__BRIEF__. Here the job is to copy the data exactly and to exclude every image from it.

__MATERIAL TO PROCESS__.
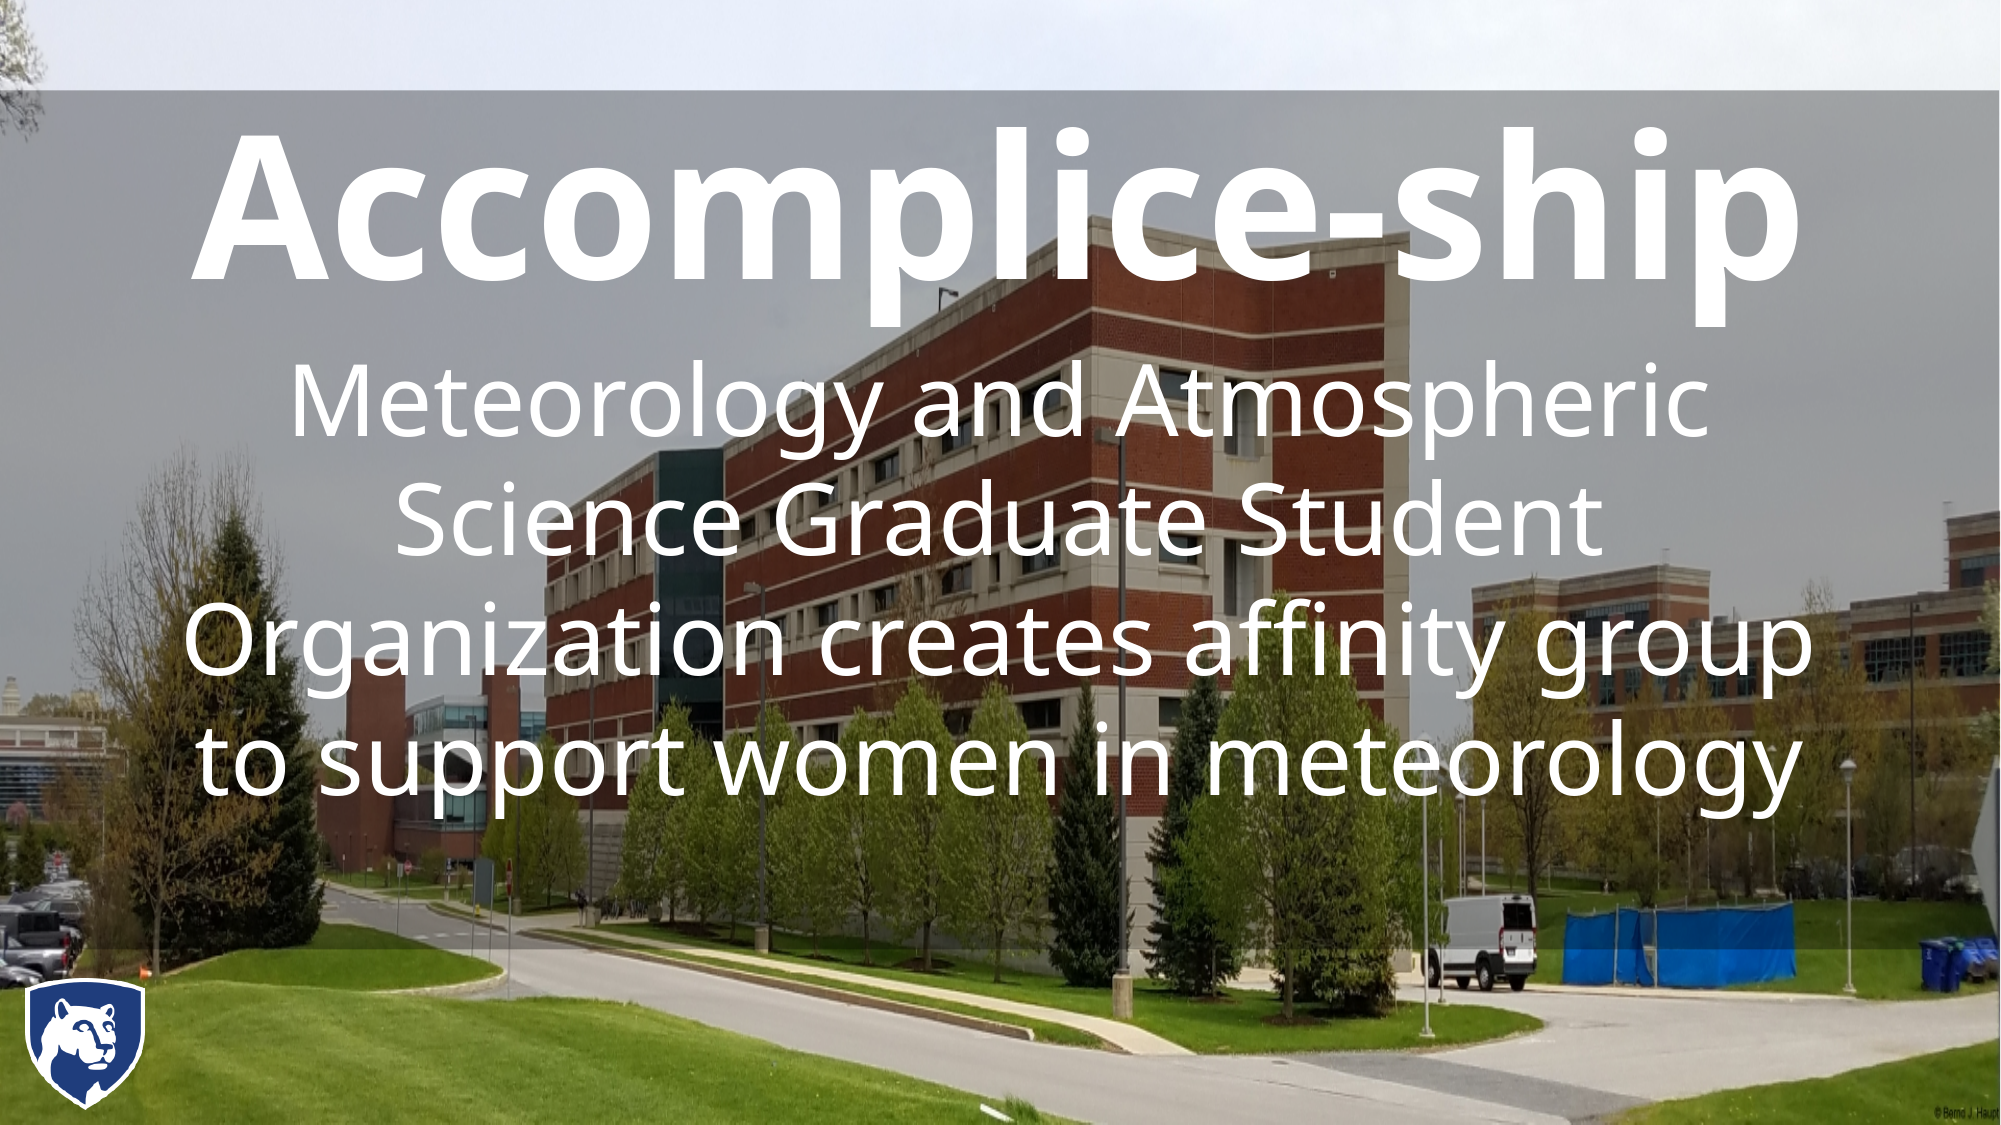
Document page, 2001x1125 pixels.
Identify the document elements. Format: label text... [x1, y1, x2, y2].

text_box Accomplice-ship [169, 71, 1831, 327]
text_box [0, 89, 2000, 950]
picture [0, 0, 2001, 1125]
text_box Meteorology and Atmospheric Science Graduate Student Organization creates affinity group to support women in meteorology [159, 328, 1840, 824]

__EXERCISE OUTPUT__.
Document page, 2001x1125 pixels.
Identify the document elements. Format: label text... [x1, y1, x2, y2].

text_box Accomplice-ship [169, 71, 1831, 327]
text_box [0, 89, 2000, 950]
picture [0, 0, 2001, 1125]
text_box Meteorology and Atmospheric Science Graduate Student Organization creates affinity group to support women in meteorology [159, 328, 1840, 824]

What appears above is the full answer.